## PROVIDED DATA
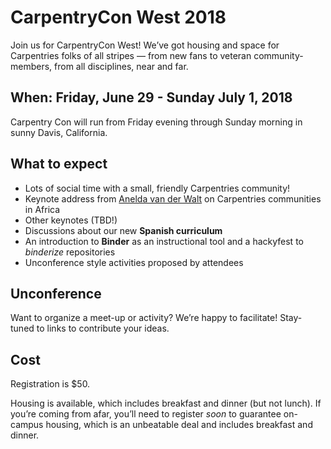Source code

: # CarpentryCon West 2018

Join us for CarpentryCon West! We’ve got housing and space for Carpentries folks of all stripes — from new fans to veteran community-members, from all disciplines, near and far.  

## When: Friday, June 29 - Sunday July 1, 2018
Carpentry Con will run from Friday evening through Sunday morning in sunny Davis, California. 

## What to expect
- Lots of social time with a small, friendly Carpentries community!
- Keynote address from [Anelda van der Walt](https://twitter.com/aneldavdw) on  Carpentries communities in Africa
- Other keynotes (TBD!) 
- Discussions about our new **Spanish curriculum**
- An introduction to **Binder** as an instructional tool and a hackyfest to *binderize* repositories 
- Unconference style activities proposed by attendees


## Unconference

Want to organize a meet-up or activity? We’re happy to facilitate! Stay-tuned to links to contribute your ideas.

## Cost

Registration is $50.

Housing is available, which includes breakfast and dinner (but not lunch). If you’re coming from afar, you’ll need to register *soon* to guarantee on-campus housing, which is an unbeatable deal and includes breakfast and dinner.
* * *
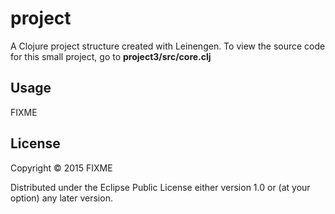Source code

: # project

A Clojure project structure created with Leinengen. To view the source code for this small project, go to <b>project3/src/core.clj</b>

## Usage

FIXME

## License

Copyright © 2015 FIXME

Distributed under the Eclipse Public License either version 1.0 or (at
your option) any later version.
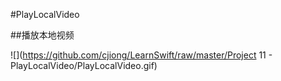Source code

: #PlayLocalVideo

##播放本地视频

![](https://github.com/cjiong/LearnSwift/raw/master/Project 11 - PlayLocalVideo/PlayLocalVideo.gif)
==
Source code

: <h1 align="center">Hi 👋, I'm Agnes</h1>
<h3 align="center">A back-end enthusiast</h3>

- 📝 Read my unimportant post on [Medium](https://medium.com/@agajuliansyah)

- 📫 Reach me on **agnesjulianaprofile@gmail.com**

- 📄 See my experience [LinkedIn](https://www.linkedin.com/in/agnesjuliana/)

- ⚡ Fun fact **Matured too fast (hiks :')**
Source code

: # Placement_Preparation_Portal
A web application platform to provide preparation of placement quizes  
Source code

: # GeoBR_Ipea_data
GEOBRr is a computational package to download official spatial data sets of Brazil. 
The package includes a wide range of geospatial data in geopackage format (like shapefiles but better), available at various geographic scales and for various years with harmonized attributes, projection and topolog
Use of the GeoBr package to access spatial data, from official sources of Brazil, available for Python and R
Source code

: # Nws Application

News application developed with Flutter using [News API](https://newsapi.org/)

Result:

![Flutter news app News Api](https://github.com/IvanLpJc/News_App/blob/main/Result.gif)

## PROBLEM DETAILS
Copy out the material word for word, from the line containing "- ⚡ Fun fact **Matured too fast (hiks :')**" up to and including the line containing "news app News".

## SOLUTION TO THIS EXERCISE
- ⚡ Fun fact **Matured too fast (hiks :')**
Source code

: # Placement_Preparation_Portal
A web application platform to provide preparation of placement quizes  
Source code

: # GeoBR_Ipea_data
GEOBRr is a computational package to download official spatial data sets of Brazil. 
The package includes a wide range of geospatial data in geopackage format (like shapefiles but better), available at various geographic scales and for various years with harmonized attributes, projection and topolog
Use of the GeoBr package to access spatial data, from official sources of Brazil, available for Python and R
Source code

: # Nws Application

News application developed with Flutter using [News API](https://newsapi.org/)

Result:

![Flutter news app News Api](https://github.com/IvanLpJc/News_App/blob/main/Result.gif)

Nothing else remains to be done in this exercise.